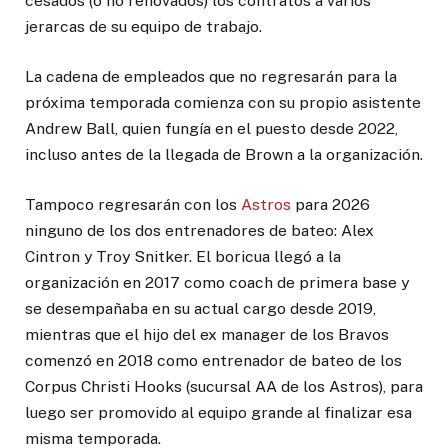
cesados (o no renovados) los contratos a varios
jerarcas de su equipo de trabajo.
La cadena de empleados que no regresarán para la
próxima temporada comienza con su propio asistente
Andrew Ball, quien fungía en el puesto desde 2022,
incluso antes de la llegada de Brown a la organización.
Tampoco regresarán con los
Astros
para 2026
ninguno de los dos entrenadores de bateo: Alex
Cintron y Troy Snitker. El boricua llegó a la
organización en 2017 como coach de primera base y
se desempañaba en su actual cargo desde 2019,
mientras que el hijo del ex manager de los Bravos
comenzó en 2018 como entrenador de bateo de los
Corpus Christi Hooks (sucursal AA de los Astros), para
luego ser promovido al equipo grande al finalizar esa
misma temporada.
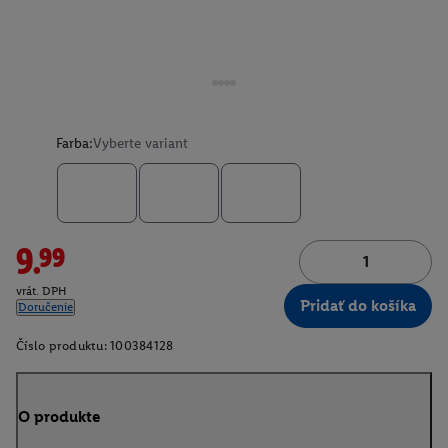
Farba:
Vyberte variant
9.99
vrát. DPH
Pridať do košíka
Doručenie
Číslo produktu:
100384128
O produkte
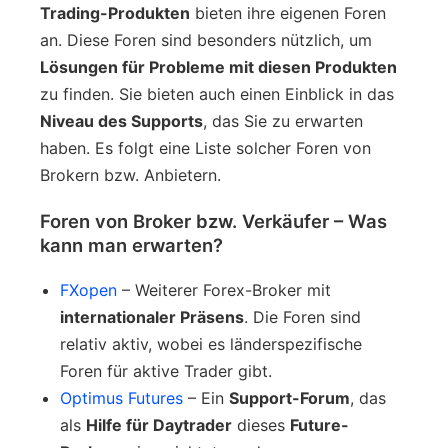
Trading-Produkten
bieten ihre eigenen Foren
an. Diese Foren sind besonders nützlich, um
Lösungen für Probleme mit diesen Produkten
zu finden. Sie bieten auch einen Einblick in das
Niveau des Supports
, das Sie zu erwarten
haben. Es folgt eine Liste solcher Foren von
Brokern bzw. Anbietern.
Foren von Broker bzw. Verkäufer – Was
kann man erwarten?
FXopen
– Weiterer Forex-Broker mit
internationaler Präsens
. Die Foren sind
relativ aktiv, wobei es länderspezifische
Foren für aktive Trader gibt.
Optimus Futures
– Ein
Support-Forum
, das
als
Hilfe für Daytrader
dieses
Future-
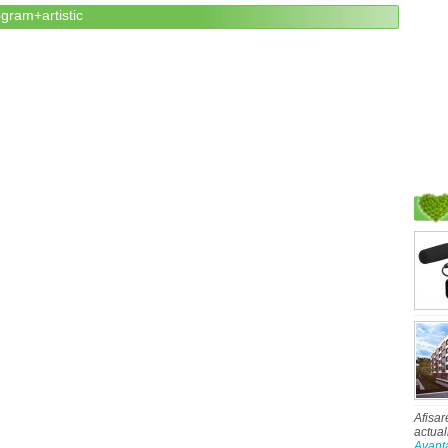
gram+artistic
Afisar
actual
Avant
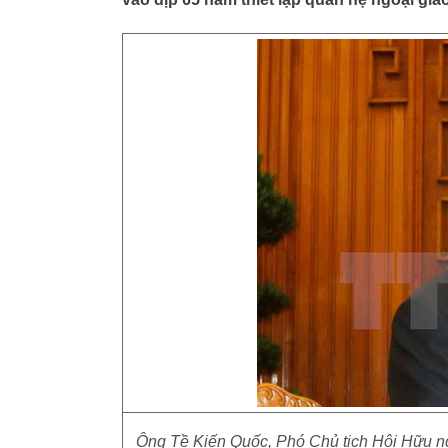
Ông Tề Kiến Quốc, Phó Chủ tịch Hội Hữu n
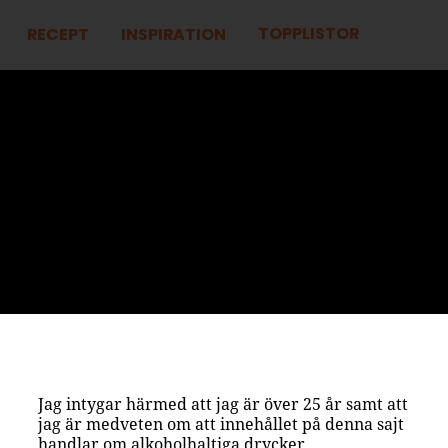
TOPPLISTOR
RECEPT
INSPIRATION
Jag intygar härmed att jag är över 25 år samt att
jag är medveten om att innehållet på denna sajt
handlar om alkoholhaltiga drycker.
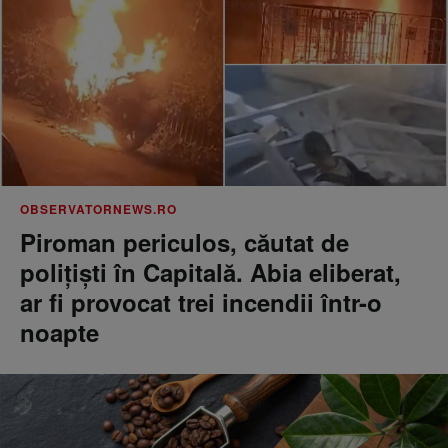
OBSERVATORNEWS.RO
Piroman periculos, căutat de
poliţişti în Capitală. Abia eliberat,
ar fi provocat trei incendii într-o
noapte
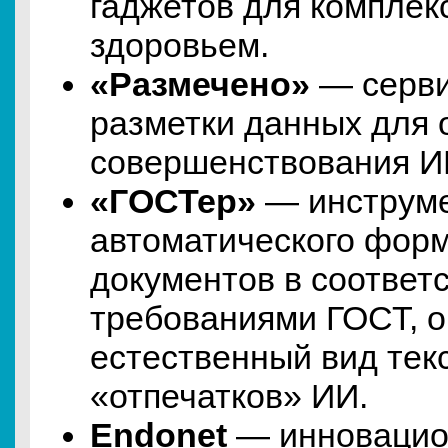
гаджетов для комплек
здоровьем.
«Размечено»
— серви
разметки данных для 
совершенствования И
«ГОСТер»
— инструм
автоматического фор
документов в соответс
требованиями ГОСТ, 
естественный вид тек
«отпечатков» ИИ.
Endonet
— инновацио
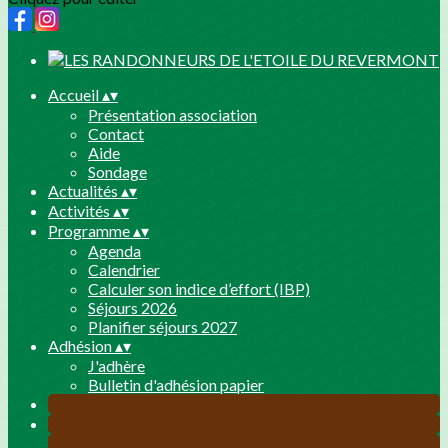
Accueil
▴
▾
Présentation association
Contact
Aide
Sondage
Actualités
▴
▾
Activités
▴
▾
Programme
▴
▾
Agenda
Calendrier
Calculer son indice d’effort (IBP)
Séjours 2026
Planifier séjours 2027
Adhésion
▴
▾
J'adhère
Bulletin d'adhésion papier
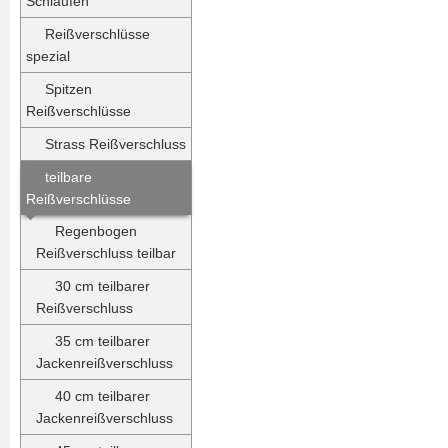
Schlaufen
Reißverschlüsse
spezial
Spitzen
Reißverschlüsse
Strass Reißverschluss
teilbare
Reißverschlüsse
Regenbogen
Reißverschluss teilbar
30 cm teilbarer
Reißverschluss
35 cm teilbarer
Jackenreißverschluss
40 cm teilbarer
Jackenreißverschluss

================================

**Task requirements:**
Rewrite the text read from all the records, swapping every "Foren" for "Gruppen" and keeping everything else the same. Leave the pictures out.

**Your solution:**
cesados (o no renovados) los contratos a varios
jerarcas de su equipo de trabajo.
La cadena de empleados que no regresarán para la
próxima temporada comienza con su propio asistente
Andrew Ball, quien fungía en el puesto desde 2022,
incluso antes de la llegada de Brown a la organización.
Tampoco regresarán con los
Astros
para 2026
ninguno de los dos entrenadores de bateo: Alex
Cintron y Troy Snitker. El boricua llegó a la
organización en 2017 como coach de primera base y
se desempañaba en su actual cargo desde 2019,
mientras que el hijo del ex manager de los Bravos
comenzó en 2018 como entrenador de bateo de los
Corpus Christi Hooks (sucursal AA de los Astros), para
luego ser promovido al equipo grande al finalizar esa
misma temporada.
Farba:
Vyberte variant
9.99
vrát. DPH
Pridať do košíka
Doručenie
Číslo produktu:
100384128
O produkte
Trading-Produkten
bieten ihre eigenen Gruppen
an. Diese Gruppen sind besonders nützlich, um
Lösungen für Probleme mit diesen Produkten
zu finden. Sie bieten auch einen Einblick in das
Niveau des Supports
, das Sie zu erwarten
haben. Es folgt eine Liste solcher Gruppen von
Brokern bzw. Anbietern.
Gruppen von Broker bzw. Verkäufer – Was
kann man erwarten?
FXopen
– Weiterer Forex-Broker mit
internationaler Präsens
. Die Gruppen sind
relativ aktiv, wobei es länderspezifische
Gruppen für aktive Trader gibt.
Optimus Futures
– Ein
Support-Forum
, das
als
Hilfe für Daytrader
dieses
Future-
gram+artistic
Afisar
actual
Avant
Ông Tề Kiến Quốc, Phó Chủ tịch Hội Hữu n
TOPPLISTOR
RECEPT
INSPIRATION
Jag intygar härmed att jag är över 25 år samt att
jag är medveten om att innehållet på denna sajt
handlar om alkoholhaltiga drycker.
OBSERVATORNEWS.RO
Piroman periculos, căutat de
poliţişti în Capitală. Abia eliberat,
ar fi provocat trei incendii într-o
noapte
гаджетов для комплек
здоровьем.
«Размечено»
— серви
разметки данных для 
совершенствования И
«ГОСТер»
— инструм
автоматического фор
документов в соответс
требованиями ГОСТ, 
естественный вид тек
«отпечатков» ИИ.
Endonet
— инновацио
Accueil
▴
▾
Présentation association
Contact
Aide
Sondage
Actualités
▴
▾
Activités
▴
▾
Programme
▴
▾
Agenda
Calendrier
Calculer son indice d’effort (IBP)
Séjours 2026
Planifier séjours 2027
Adhésion
▴
▾
J'adhère
Bulletin d'adhésion papier
Schlaufen
Reißverschlüsse
spezial
Spitzen
Reißverschlüsse
Strass Reißverschluss
teilbare
Reißverschlüsse
Regenbogen
Reißverschluss teilbar
30 cm teilbarer
Reißverschluss
35 cm teilbarer
Jackenreißverschluss
40 cm teilbarer
Jackenreißverschluss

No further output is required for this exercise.